A home equity line of credit (HELOC) that increases automatically as you pay down your mortgage principal.

You may need to refinance your existing mortgage to get access to this type of product. Speak with a mortgage broker or lender that’s familiar with the Smith Manoeuvre to explore your options.

Step 2: Open a Non-Registered Investment Account

Next, open a non-registered investment account (sometimes called a taxable account). This is where you’ll invest the money you borrow from your HELOC. You cannot use RRSPs or TFSAs with this strategy if you want the interest to be tax-deductible.

Step 3: Set Up a System for Transfers

Each time you make a mortgage payment, your available credit on the HELOC increases. You then:

Transfer that new credit from the HELOC into your investment account

Immediately use those funds to buy income-generating investments

This cycle repeats with every mortgage payment, slowly growing your investment portfolio over time.

What if the CRA Audits Your Smith Maneuver?

One of the biggest fears people have about this strategy is, “What if I get audited?”

The good news is that the CRA does allow interest to be deducted on investment loans—but only if everything is documented properly.

Here’s how to protect yourself:

Keep separate bank accounts for investment borrowing and spending.

Only use the borrowed funds for investing, never for personal use.

Keep a paper trail of each transfer from your HELOC into your investment account.

Store your investment statements, loan documents, and interest payment records for at least six years.

If you mix personal and investment expenses in the same account, the CRA can deny your deduction. Clean recordkeeping is critical.

Get a Readvanceable Mortgage to Start

The Smith Manoeuvre is a powerful long-term strategy—but it only works if your mortgage is set up the right way from the start.

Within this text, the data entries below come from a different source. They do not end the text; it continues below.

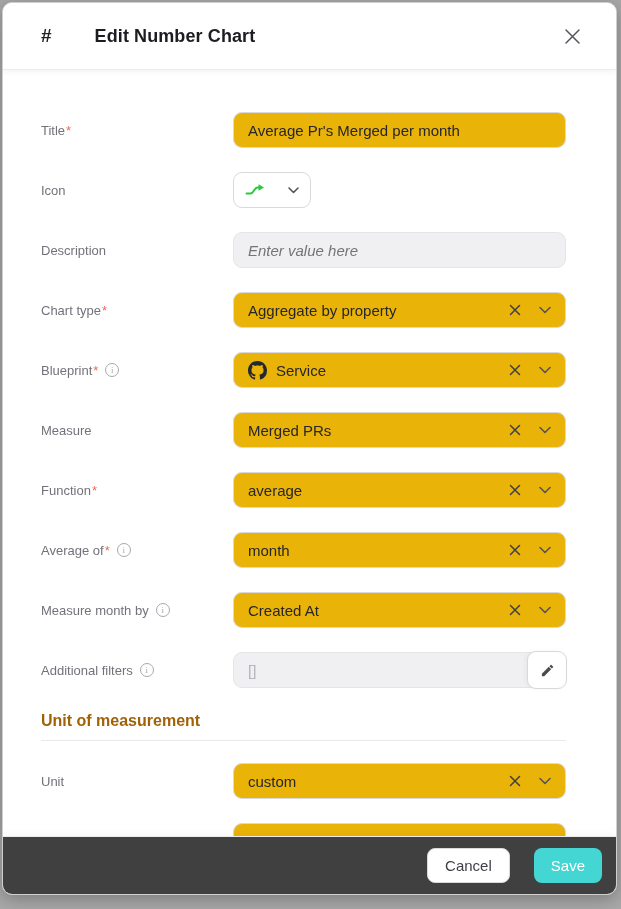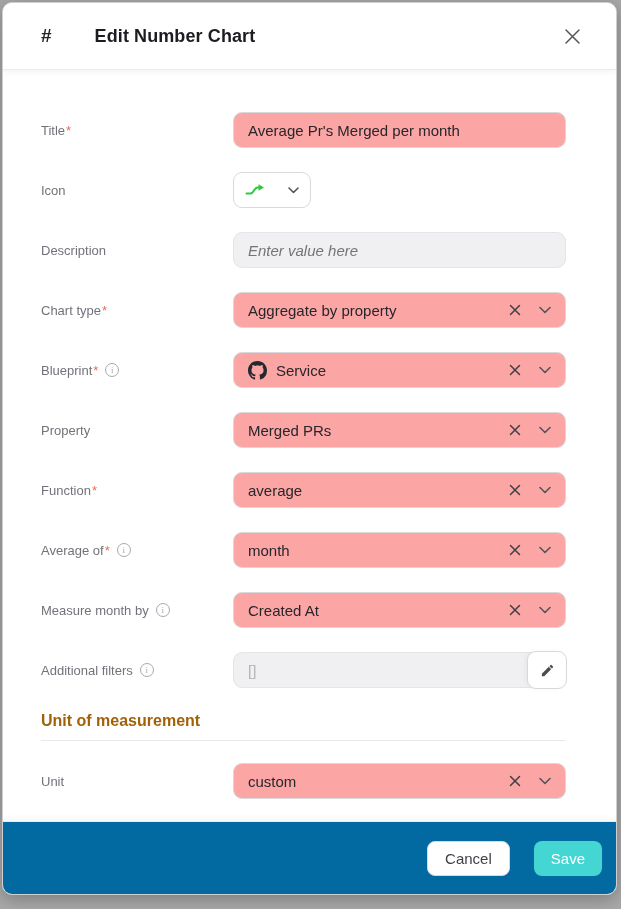"Average Pr's Merged per month" .text-input, .select-box, .disabled-box { background: #fca5a5 -> #eab308 }
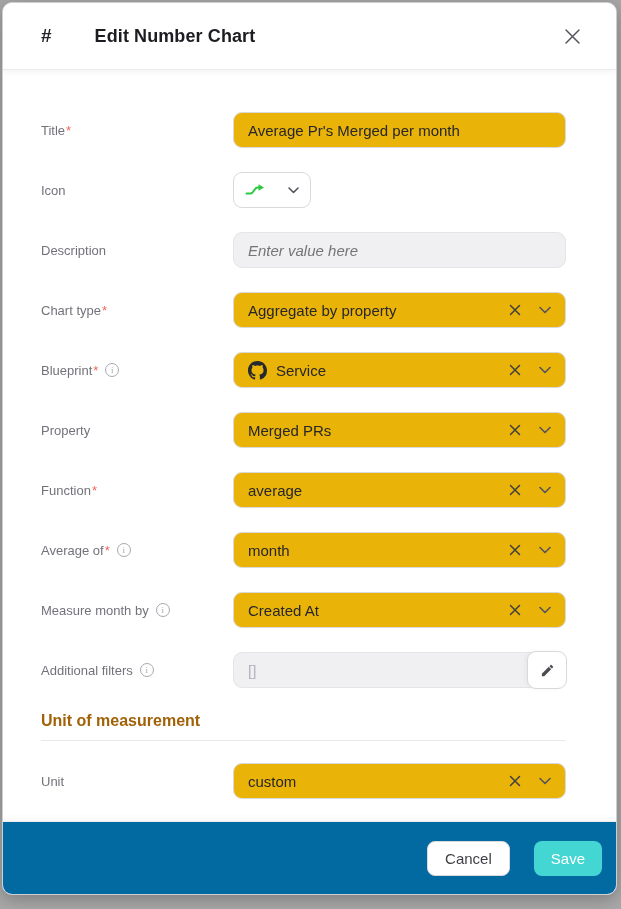"Property" span { text: Property -> Measure }
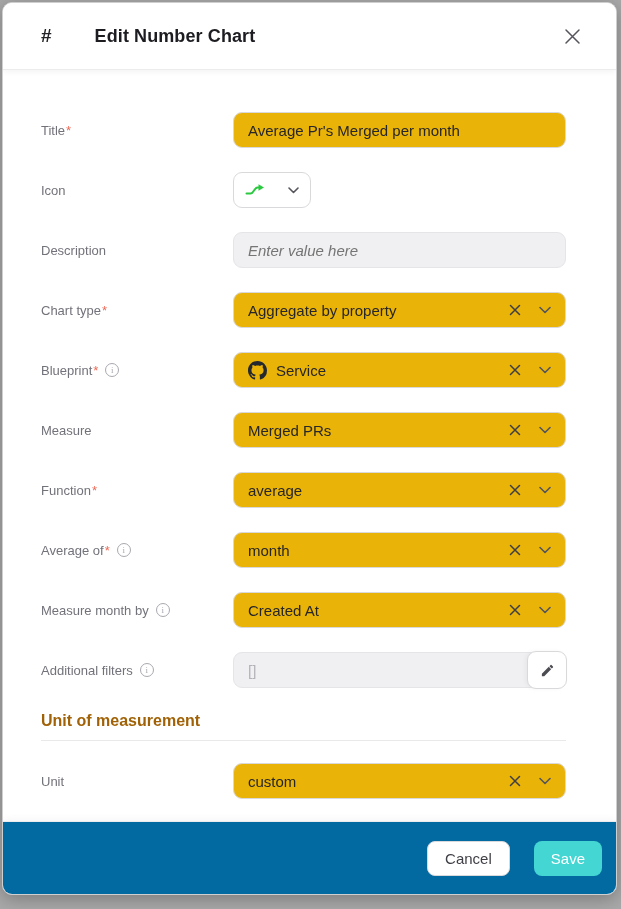"Cancel" .modal-footer { background: #0369a1 -> #404040; height: 73px -> 58px }
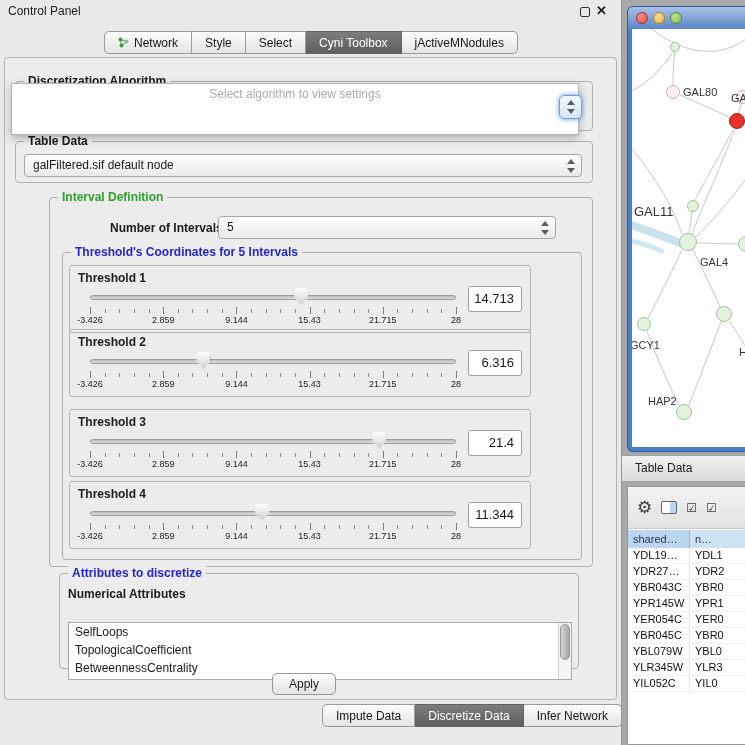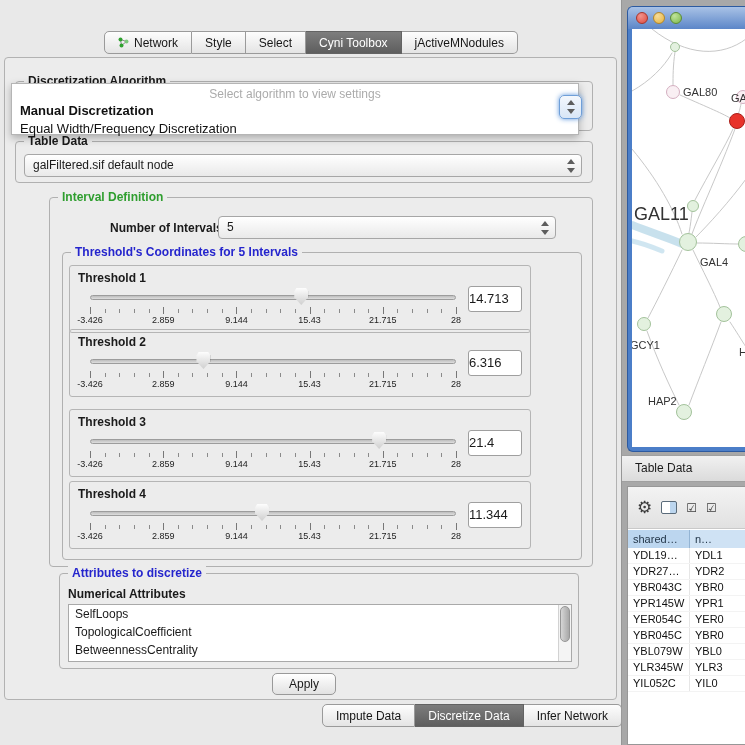"Control Panel" div { html: none -> <div> <span>Control Panel</span> <span></span> <span>✕</span> </div> }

Not all lenders offer the right type of product, and not all mortgage professionals are familiar with how this strategy works in practice.

That’s why your first step should be speaking with a knowledgeable mortgage broker who understands the Smith Manoeuvre and can help you structure it properly.

A broker can help you:

Choose the right lender — Not all banks offer the same flexibility when it comes to readvanceable products, prepayment options, or HELOC terms.

Set up a readvanceable mortgage — This special type of mortgage links a line of credit to your home equity and allows automatic re-borrowing as you pay down your principal.

Structure your payments for efficiency — Your broker can help align your mortgage and investment timeline to maximize tax deductibility and minimize interest costs.

Getting your mortgage structure right is the foundation of this strategy—and it's not something you want to get wrong. A good mortgage broker will make sure you start with the right setup, so you can focus on building wealth confidently and compliantly.